Alzi la mano chi non soffre mai di male al collo e alla parte superiore delle spalle. Sappiate che secondo uno studio della University of Nevada di Las Vegas a causare il fastidioso e persistente mal di collo sono probabilmente smartphone e tablet. Tanto che questo stato infiammatorio è stato ribattezzato “collo da tablet“.

Per capire se è questa la patologia che vi perseguita, pensate a quante ore al giorno passate davanti a smartphone o tablet o a entrambi, e a quale posizione assumete. Quella tipica di chi si ritrova con il “collo da tablet” è la testa abbassata, con il collo proteso in avanti e il mento che scende quasi ad appoggiarsi al petto, le spalle curve in avanti. Ebbene, sappiate che questa è una posizione innaturale per il tratto cervicale della nostra colonna, opposto alla postura corretta, che prevede spalle dritte e mento alto.

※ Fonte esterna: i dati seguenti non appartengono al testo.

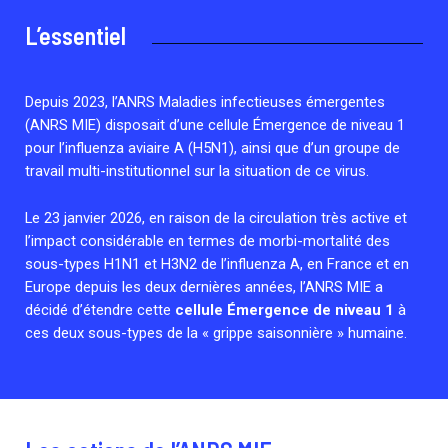
Collaboration avec les acteurs communautaires
L’essentiel
Cellules Émergence
Retrouvez toutes les cellules Émergence, actives ou
inactives.
Depuis 2023, l’ANRS Maladies infectieuses émergentes
(ANRS MIE) disposait d’une cellule Émergence de niveau 1
pour l’influenza aviaire A (H5N1), ainsi que d’un groupe de
travail multi-institutionnel sur la situation de ce virus.
Le 23 janvier 2026, en raison de la circulation très active et
l’impact considérable en termes de morbi-mortalité des
sous-types H1N1 et H3N2 de l’influenza A, en France et en
Europe depuis les deux dernières années, l’ANRS MIE a
décidé d’étendre cette
cellule Émergence de niveau 1
à
ces deux sous-types de la « grippe saisonnière » humaine.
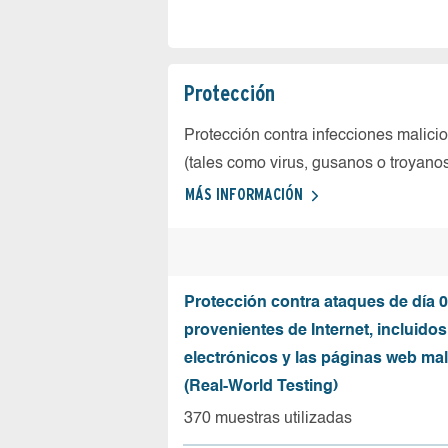
Protección
Protección contra infecciones malici
(tales como virus, gusanos o troyano
MÁS INFORMACIÓN
Protección contra ataques de día 0
provenientes de Internet, incluidos
electrónicos y las páginas web mal
(Real-World Testing)
370 muestras utilizadas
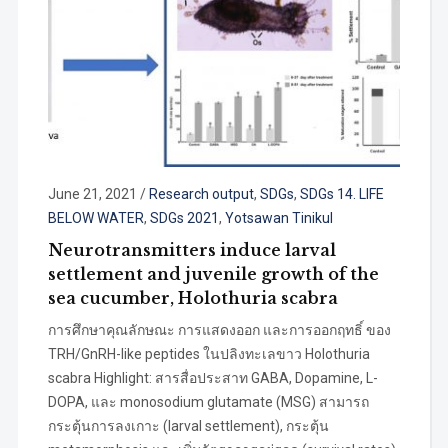
June 21, 2021
/
Research output
,
SDGs
,
SDGs 14. LIFE
BELOW WATER
,
SDGs 2021
,
Yotsawan Tinikul
Neurotransmitters induce larval
settlement and juvenile growth of the
sea cucumber, Holothuria scabra
การศึกษาคุณลักษณะ การแสดงออก และการออกฤทธิ์ ของ
TRH/GnRH-like peptides ในปลิงทะเลขาว Holothuria
scabra Highlight: สารสื่อประสาท GABA, Dopamine, L-
DOPA, และ monosodium glutamate (MSG) สามารถ
กระตุ้นการลงเกาะ (larval settlement), กระตุ้น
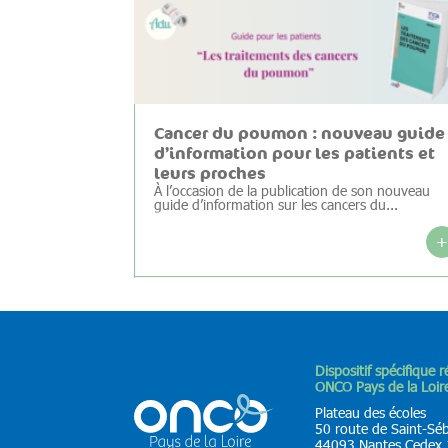
Cancer du poumon : nouveau guide
d’information pour les patients et
leurs proches
À l’occasion de la publication de son nouveau
guide d’information sur les cancers du...
Dispositif spécifique 
ONCO Pays de la Loir
Plateau des écoles
50 route de Saint-Sé
44093 Nantes Cedex 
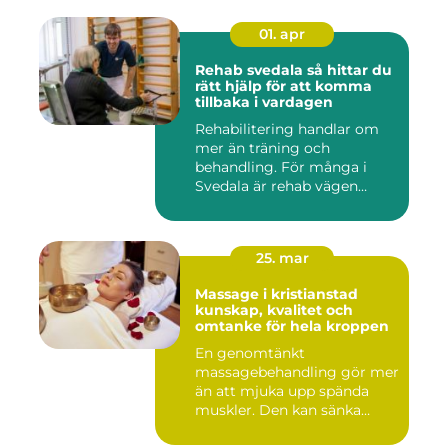
01. apr
Rehab svedala så hittar du
rätt hjälp för att komma
tillbaka i vardagen
Rehabilitering handlar om
mer än träning och
behandling. För många i
Svedala är rehab vägen
tillbaka...
25. mar
Massage i kristianstad
kunskap, kvalitet och
omtanke för hela kroppen
En genomtänkt
massagebehandling gör mer
än att mjuka upp spända
muskler. Den kan sänka
stressnivåer,...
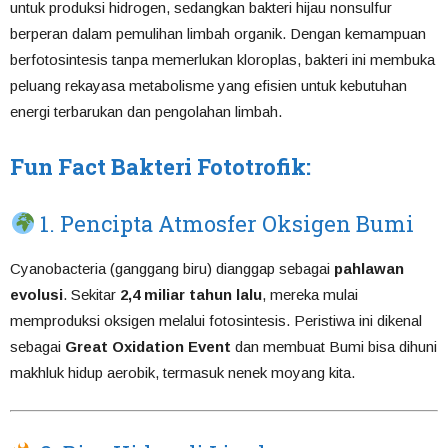
untuk produksi hidrogen, sedangkan bakteri hijau nonsulfur
berperan dalam pemulihan limbah organik. Dengan kemampuan
berfotosintesis tanpa memerlukan kloroplas, bakteri ini membuka
peluang rekayasa metabolisme yang efisien untuk kebutuhan
energi terbarukan dan pengolahan limbah.
Fun Fact Bakteri Fototrofik:
1. Pencipta Atmosfer Oksigen Bumi
Cyanobacteria (ganggang biru) dianggap sebagai
pahlawan
evolusi
. Sekitar
2,4 miliar tahun lalu
, mereka mulai
memproduksi oksigen melalui fotosintesis. Peristiwa ini dikenal
sebagai
Great Oxidation Event
dan membuat Bumi bisa dihuni
makhluk hidup aerobik, termasuk nenek moyang kita.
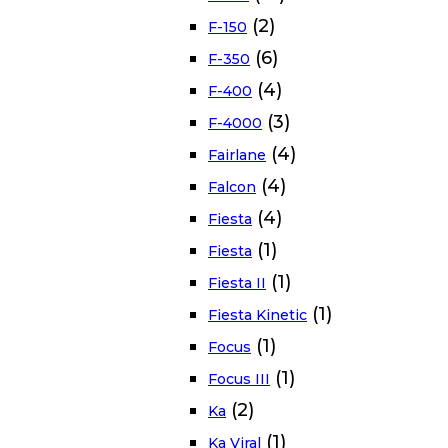
(2)
F-150
(6)
F-350
(4)
F-400
(3)
F-4000
(4)
Fairlane
(4)
Falcon
(4)
Fiesta
(1)
Fiesta
(1)
Fiesta II
(1)
Fiesta Kinetic
(1)
Focus
(1)
Focus III
(2)
Ka
(1)
Ka Viral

Perché flettere il collo in avanti per lunghi periodi di tempo può esercitare pressione sulla colonna vertebrale, causando affaticamento e dolore ai muscoli del collo e delle spalle. Morale: il dolore che accusate è dovuto alla vostra postura scorretta.

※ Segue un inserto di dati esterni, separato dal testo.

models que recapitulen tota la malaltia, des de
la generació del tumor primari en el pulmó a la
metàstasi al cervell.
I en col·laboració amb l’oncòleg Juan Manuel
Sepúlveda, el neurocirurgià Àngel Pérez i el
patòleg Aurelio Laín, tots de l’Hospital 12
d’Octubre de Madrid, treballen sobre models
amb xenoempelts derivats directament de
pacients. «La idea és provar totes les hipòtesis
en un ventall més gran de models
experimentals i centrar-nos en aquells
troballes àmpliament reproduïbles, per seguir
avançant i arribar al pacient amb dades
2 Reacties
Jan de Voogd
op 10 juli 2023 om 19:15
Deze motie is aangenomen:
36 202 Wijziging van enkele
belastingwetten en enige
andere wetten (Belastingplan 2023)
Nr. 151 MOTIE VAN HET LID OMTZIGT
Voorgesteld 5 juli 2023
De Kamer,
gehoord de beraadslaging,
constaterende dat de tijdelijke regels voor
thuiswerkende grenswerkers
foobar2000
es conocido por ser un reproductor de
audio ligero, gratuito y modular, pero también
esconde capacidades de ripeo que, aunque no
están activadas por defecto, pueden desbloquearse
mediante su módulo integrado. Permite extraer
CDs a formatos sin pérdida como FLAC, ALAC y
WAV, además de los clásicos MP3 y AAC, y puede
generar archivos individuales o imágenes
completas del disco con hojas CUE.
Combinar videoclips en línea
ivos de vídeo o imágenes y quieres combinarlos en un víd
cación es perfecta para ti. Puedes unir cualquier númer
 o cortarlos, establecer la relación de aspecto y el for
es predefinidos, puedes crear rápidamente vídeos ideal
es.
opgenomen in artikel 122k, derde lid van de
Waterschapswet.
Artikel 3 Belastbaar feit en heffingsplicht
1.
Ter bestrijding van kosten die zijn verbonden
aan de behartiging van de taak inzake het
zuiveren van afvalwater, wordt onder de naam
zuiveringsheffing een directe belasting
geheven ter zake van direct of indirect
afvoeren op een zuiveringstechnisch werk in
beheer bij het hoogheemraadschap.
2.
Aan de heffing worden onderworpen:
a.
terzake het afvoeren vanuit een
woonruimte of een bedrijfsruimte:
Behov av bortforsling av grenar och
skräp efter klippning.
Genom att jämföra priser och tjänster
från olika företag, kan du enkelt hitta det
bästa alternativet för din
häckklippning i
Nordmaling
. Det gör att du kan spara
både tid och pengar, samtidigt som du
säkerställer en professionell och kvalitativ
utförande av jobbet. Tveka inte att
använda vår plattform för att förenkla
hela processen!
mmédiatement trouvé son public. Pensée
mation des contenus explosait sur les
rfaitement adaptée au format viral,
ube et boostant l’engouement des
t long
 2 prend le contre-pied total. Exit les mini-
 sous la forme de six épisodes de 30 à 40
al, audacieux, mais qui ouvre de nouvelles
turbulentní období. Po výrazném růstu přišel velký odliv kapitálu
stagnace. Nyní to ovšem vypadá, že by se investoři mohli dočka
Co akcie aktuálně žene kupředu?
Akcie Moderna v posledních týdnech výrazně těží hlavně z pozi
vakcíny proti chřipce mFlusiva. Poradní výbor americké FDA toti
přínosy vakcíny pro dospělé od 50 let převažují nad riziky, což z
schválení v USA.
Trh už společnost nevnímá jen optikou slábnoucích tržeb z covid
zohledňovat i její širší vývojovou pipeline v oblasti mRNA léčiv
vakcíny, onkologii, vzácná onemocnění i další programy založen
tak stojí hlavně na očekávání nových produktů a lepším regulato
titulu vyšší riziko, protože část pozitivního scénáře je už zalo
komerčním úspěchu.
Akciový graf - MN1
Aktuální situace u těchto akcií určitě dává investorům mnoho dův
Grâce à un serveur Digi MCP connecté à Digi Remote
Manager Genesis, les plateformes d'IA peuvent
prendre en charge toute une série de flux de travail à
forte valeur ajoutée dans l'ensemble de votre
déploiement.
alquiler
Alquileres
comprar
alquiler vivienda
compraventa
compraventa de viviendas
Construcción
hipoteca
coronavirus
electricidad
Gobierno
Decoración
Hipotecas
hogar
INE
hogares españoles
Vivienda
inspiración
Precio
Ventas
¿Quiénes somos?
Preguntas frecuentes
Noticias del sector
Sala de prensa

Spalle in avanti e mento basso, una postura scorretta. Foto: Depositphotos

 

La ricerca è stata pubblicata sul prestigioso The Journal of Physical Therapy Science, e dice chiaramente che il “collo da tablet” è solitamente associato a una di queste abitudini poco salutari: usare tablet o smartphone da seduti senza supporto per la schiena (per esempio su una panchina), usarli tenendoli appoggiati in grembo o comunque all’altezza dello stomaco, stare seduti con il telefono/tablet appoggiato sulla scrivania.

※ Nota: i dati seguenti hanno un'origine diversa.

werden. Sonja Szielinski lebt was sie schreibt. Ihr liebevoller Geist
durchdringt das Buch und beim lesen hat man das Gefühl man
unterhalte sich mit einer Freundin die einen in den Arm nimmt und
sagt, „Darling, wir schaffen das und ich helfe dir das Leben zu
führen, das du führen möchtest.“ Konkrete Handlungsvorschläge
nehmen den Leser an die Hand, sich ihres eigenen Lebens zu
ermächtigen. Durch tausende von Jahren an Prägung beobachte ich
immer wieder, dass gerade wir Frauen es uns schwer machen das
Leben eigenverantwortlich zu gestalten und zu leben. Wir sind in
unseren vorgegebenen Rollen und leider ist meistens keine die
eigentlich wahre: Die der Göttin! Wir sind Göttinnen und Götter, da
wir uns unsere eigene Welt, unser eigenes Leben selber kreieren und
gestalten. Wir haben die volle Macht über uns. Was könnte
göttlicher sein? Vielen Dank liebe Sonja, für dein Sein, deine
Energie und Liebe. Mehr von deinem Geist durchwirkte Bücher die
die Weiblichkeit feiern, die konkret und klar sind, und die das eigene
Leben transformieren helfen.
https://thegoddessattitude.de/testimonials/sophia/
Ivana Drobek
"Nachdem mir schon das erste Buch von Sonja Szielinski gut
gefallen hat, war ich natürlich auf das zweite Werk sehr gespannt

Non a caso si tratta di una condizione più diffusa tra i giovani e gli adulti rispetto agli anziani, che usano meno gli strumenti tecnologici. Non solo, le donne sono molto più soggette ai sintomi descritti rispetto agli uomini. Secondo i ricercatori quest’ultimo dato è dovuto alla tendenza nelle donne ad avere una minore forza muscolare e una statura più minuta (quindi braccia più corte e spalle strette), fattori che potrebbero indurle ad assumere posizioni più scorrette di collo e spalle.

Per tirare le somme, i ricercatori hanno monitorato 412 persone dell’Università del Nevada, fra studenti, insegnanti ed ex studenti. Fra questi il 55% ha confermato dolori al collo e alle spalle, il 10% ha manifestato sintomi gravi e il 15% ha dichiarato di avere addirittura problemi a dormire. L’aggravante è che solo il 46 percento degli intervistati ha dichiarato di posare il tablet/smartphone quando prova dolore.

Spalle dritte e mento alto: la postura corretta per usare lo smartphone. Foto: Depositphotos

 

Il professore di terapia fisica Szu-Ping Lee, autore principale dello studio, incolpa la crescente popolarità di tablet, lettori di eBook e altri dispositivi tecnologici usati per lo più a scopi personali. Lee spiega che lui e i colleghi sono stati “in grado di quantificare esattamente la frequenza con cui tali problemi si presentano e quali fattori comuni contribuiscono a crearli […] In teoria, più ore trascorri con il tablet, più dolore percepirai al collo e alle spalle. Ma il tempo non è il fattore di rischio più importante, lo è la postura “.

Cosa fare per rimediare? Sedersi su una sedia che abbia un supporto per la schiena e tenervi le spalle appoggiate. Tenete il tablet/smartphone in una posizione abbastanza elevata da poter vedere lo schermo mantenendo il mento alzato – potete aiutarvi con i supporti fatti per questi dispositivi. Fare esercizi mirati per rafforzare i muscoli del collo e delle spalle. In casi estremi, adottare fasce posturali o rilevatori di posizione che vi aiutino a mantenere una postura corretta. Se poi decideste di prestare maggiore attenzione al mondo reale e meno allo schermo sarebbe tutta salute!